[Opening Source document section]

Loyalty

One of my black belt students recently opened her own Taekwondo club. I helped her negotiate the lease with a woman who tended to make a promise over the phone in the morning and then to deny having said any such thing by the afternoon. This made it especially important to write a lease that clearly spelled out all the terms of the agreement. The woman, whom I’ll call Jasmine, had sent me a bare-bones one-page lease that was poorly written. I re-wrote it and emailed my five-page draft to her. She exploded, sending me an email in all capital letters: “THIS IS MY CONTRACT, NOT YOURS!!!” She then left an angry message on my student’s voicemail, with unprintable epithets directed at me.

My student phoned me, seething. She wanted to call Jasmine and chew her out for the things she had said about me. I cautioned her. “Keep your eye on your target,” I advised. “Don’t let ego interfere. Your goal is to have this facility for your martial arts program. I don’t care what Jasmine thinks of me.” My student agreed to set her rage aside.

[Closing Source document section]

- **Exercise prompt**: Write the next part of the loyalty essay, beginning right after "My student agreed to set her rage aside." The items that follow were drawn from a separate source.

[Opening Data extracts section]

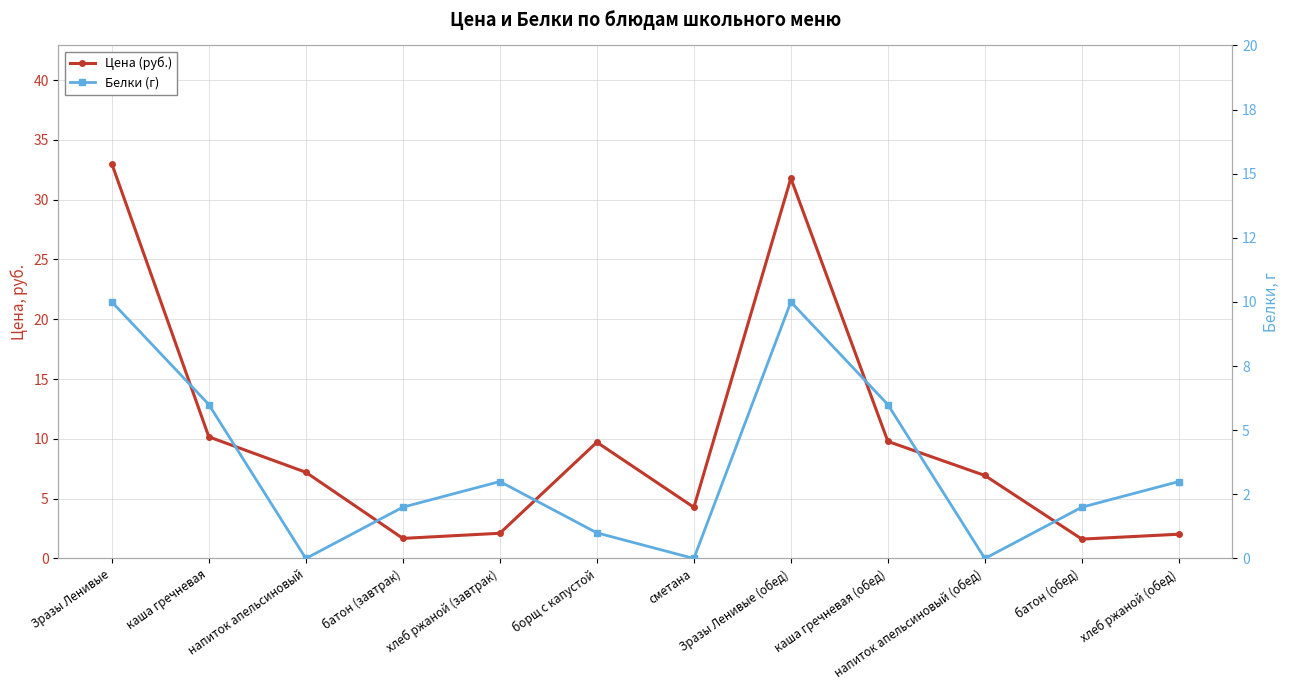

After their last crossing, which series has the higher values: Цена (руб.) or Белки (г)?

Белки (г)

[Closing Data extracts section]
[Opening Data extracts section]

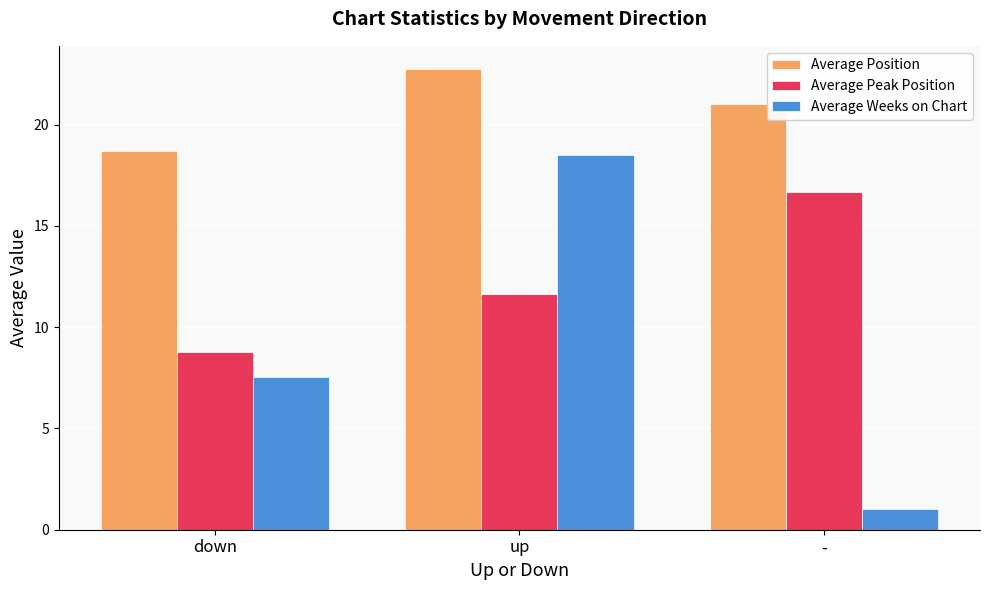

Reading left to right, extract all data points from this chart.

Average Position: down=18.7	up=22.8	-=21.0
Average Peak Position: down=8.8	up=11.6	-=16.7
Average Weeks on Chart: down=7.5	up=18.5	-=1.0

[Closing Data extracts section]

- **Response area**:
But when my student met with Jasmine later that day, Jasmine resumed her tirade. She seemed to want my student to agree with her about what a jerk I was. This demand for disloyalty was too much for my student to stomach. She interrupted Jasmine and rose forcefully to my defense. “Mr. Schreiber is my instructor and my mentor,” she said. “I respect his judgment and his experience.” She pointed out that my draft accurately reflected the conditions Jamie had agreed upon and concluded, “This is not your contract; it’sour contract. If you don’t like that, find another tenant.” Jasmine signed the lease.

When I advised my student not to let ego interfere with her goal, I intended to help her learn humility. But by refusing to silently absorb Jasmine’s attacks on me, my student taught me about loyalty.

Loyalty to Others
The word “loyalty” evokes archaic images: feudal serfs bowing meekly to their lords, knights giving their lives for their king. But loyalty remains relevant today, and not just in hierarchical relationships.

Not long ago, one of my 4-year-old students brought a friend to class. The student’s mother explained that the friend (I’ll call him Seth) was enrolled at a martial arts school in the neighboring town but was considering switching to my dojahng. I introduced myself to Seth and asked him to watch my class rather than participating in it. I also told him I’d like to meet his mother when she came to pick him up.

When my class ended, Seth’s mother approached me. She told me that she preferred my dojahng to the one where Seth currently trained because my location was more convenient to her, and Seth had friends in my class. I asked her a few questions: How long had Seth been training at the other school? About a year, she replied. Does he like it there? He loves it. Does he have a good relationship with the instructor? The instructor is great. Does the instructor know he’s here? Um, no.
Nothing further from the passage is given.